Efsane sözcüğü ise çok sonraki tarihlerde ortaya çıktı. Aslında Farsça'da masal ve söylence anlamına gelen bu sözcük Türkçe'de biraz anlam değişikliğine uğrayarak doğaüstü olaylara ilişkin söylenceler karşılığı olarak kullanılmaktadır. Zamanla mitlerle efsaneler karıştı. Yeryüzündeki çeşitli efsanelerin toparlanıp derlenmesi ve yazıya dökülmesi sonucu önemli bir kaynak ortaya çıkmış oldu.

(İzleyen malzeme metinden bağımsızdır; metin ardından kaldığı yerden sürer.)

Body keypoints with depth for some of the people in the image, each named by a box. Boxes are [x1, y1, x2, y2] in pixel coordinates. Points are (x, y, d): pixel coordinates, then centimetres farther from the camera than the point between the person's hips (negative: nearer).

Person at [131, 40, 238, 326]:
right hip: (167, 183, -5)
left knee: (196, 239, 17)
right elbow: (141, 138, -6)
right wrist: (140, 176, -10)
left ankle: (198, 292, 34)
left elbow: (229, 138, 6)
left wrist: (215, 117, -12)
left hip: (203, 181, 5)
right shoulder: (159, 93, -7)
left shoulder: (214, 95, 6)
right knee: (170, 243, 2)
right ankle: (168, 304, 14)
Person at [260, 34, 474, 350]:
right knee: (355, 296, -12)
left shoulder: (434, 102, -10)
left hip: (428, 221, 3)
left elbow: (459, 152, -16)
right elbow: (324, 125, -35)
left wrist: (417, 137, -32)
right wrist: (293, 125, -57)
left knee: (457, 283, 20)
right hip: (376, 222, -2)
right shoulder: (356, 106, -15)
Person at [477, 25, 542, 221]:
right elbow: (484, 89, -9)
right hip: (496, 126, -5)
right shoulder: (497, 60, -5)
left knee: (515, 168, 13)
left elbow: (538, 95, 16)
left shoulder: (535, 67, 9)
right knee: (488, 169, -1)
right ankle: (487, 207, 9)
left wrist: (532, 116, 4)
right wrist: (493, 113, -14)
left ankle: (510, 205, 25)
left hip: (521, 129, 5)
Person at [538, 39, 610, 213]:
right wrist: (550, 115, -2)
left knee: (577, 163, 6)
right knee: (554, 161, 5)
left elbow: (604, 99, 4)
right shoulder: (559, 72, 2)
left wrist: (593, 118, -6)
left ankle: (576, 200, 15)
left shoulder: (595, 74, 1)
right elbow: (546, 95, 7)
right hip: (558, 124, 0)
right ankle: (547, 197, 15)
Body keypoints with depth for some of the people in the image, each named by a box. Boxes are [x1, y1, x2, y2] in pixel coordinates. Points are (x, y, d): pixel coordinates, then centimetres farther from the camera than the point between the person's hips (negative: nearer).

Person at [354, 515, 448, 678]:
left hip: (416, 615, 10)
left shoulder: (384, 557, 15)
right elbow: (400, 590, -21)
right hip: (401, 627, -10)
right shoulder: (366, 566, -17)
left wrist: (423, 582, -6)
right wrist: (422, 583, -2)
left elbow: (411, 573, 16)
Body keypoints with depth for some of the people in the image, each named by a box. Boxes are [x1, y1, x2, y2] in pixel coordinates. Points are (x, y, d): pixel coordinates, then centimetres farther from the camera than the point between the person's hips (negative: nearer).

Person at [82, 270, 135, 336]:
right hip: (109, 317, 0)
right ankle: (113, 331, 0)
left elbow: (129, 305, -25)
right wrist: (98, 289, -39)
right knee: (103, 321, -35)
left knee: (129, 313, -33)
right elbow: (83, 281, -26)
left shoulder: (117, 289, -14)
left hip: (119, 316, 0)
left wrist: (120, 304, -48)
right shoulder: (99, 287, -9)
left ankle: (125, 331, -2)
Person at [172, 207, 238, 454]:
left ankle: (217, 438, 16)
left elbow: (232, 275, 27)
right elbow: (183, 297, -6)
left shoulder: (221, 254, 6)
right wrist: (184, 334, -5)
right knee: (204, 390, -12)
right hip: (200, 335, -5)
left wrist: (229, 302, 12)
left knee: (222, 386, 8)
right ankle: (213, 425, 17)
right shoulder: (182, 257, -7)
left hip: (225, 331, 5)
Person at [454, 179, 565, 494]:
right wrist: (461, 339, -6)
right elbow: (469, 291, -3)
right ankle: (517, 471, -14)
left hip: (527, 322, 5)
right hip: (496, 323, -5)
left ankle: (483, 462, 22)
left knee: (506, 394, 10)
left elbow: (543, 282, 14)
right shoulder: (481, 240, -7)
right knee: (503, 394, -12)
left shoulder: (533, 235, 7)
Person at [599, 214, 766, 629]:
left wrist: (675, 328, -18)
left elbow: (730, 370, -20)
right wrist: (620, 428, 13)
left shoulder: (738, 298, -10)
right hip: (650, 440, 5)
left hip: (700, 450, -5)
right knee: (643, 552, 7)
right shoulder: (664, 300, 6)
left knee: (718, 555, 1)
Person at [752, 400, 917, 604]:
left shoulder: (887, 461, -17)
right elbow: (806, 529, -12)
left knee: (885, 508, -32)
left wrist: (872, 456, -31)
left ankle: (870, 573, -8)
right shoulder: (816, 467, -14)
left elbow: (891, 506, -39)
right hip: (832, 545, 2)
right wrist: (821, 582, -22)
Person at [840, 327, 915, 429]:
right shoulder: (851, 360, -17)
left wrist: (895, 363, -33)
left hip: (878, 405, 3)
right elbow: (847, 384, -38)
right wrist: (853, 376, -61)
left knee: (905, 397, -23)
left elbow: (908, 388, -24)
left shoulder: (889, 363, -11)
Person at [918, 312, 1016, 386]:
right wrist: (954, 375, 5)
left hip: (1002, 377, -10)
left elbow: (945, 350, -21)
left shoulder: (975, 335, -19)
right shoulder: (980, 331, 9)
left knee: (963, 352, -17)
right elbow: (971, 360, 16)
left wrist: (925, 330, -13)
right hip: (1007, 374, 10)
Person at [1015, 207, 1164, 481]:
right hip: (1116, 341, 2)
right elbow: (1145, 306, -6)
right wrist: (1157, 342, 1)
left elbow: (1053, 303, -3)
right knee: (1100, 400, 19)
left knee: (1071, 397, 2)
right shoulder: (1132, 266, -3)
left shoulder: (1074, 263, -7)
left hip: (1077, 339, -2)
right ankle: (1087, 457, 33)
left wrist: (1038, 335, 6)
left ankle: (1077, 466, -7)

Mitoloji adı verilen bu kaynak Anadolu, Mezopotamya, Girit, Fenike, Mısır ve benzeri uygarlıkların sözlü geleneklerinden doğan evrensel bir bütündür.
Eski Yunanlılar, gökyüzünde atlı arabasını süren Güneş tanrısı Helios'un öyküsünü anlatırlardı. Eski Çinliler de Güneş'in bir atlı araba sürdüğünü sanırlardı. Oysa Meksika'da yaşamış olan Aztekler'in bu konudaki öyküleri daha değişikti. Nanahuatzin adlı bir tanrının Dünya'ya ışık getirebilmek için kendisini ateşe atarak kurban ettiğini ve böylece Güneş'e dönüştüğünü söylerlerdi; Güneş'in sabit bir yerde durmasını engellemek, gökyüzünde hareket etmesini sağlamak için ise tüm öteki tanrılar kendilerini kurban etmişlerdi. Eski Mısırlılar gökyüzünü bir okyanus olarak düşünürlerdi. Güneş her sabah bir yelkenliyle bu okyanusu aşar, akşamları bindiği bir başka yelkenliyle geri dönerdi.
Arkeologlar eski kent kalıntılarını ortaya çıkararak ilk insanların kullandığı eşyaları inceledikçe, çeşitli mitolojilerle ilgili daha çok bilgi sağlanıyor. Böylece Güney Avrupa'daki mağara adamlarının, Batı Avrupa ve İngiltere'deki Keltler'in, Doğu Akdeniz'deki Sümerler'in, Hititler ve Babilliler'in zengin mitolojileri olduğunu artık biliyoruz. Arkeologların çalışmaları, Orta ve Güney Amerika'daki Amerika Yerlileri'nin kurdukları birçok büyük uygarlığın aydınlanmasına da katkıda bulundu.
Bazı bilim adamlarına göre ilk efsaneler tanrılara inançtan değil, her nesnede var olduğu sanılan sihirli ruhlardan kaynaklandı. İnsanlar daha sonra tanrıları kendilerine benzeyen varlıklar olarak düşünmeye başladılar. İlk tanrılar, büyük bir olasılıkla, gök gürültüsü ve şimşek gibi insanların anlayamadıkları ve bu yüzden korktukları doğa olaylarıydı. Bu büyük güçler, kendisini kızdıranları uyaran ve bazen de öldüren öfkeli tanrılar olarak açıklanıyordu. Belki de Yunan, Roma ve İskandinav mitolojilerinde en güçlü tanrının gök tanrısı olması bu yüzdendir .
Tüm mitolojilerde öfkeli tanrı öykülerine rastlanır. Denizde kopan korkunç bir fırtına Yunanlılar'ın deniz tanrısı Poseidon'un öfkelendiğini düşünmelerine yol açardı. En önemli tanrılar insanların yiyecek bulmalarına yardım eden tanrılardı. Topraktan iyi ürün alınmış, bol balık tutulmuş, başarılı bir av gerçekleştirilmişse bazı tanrıların kendilerine yardım ettiğine inanırlardı.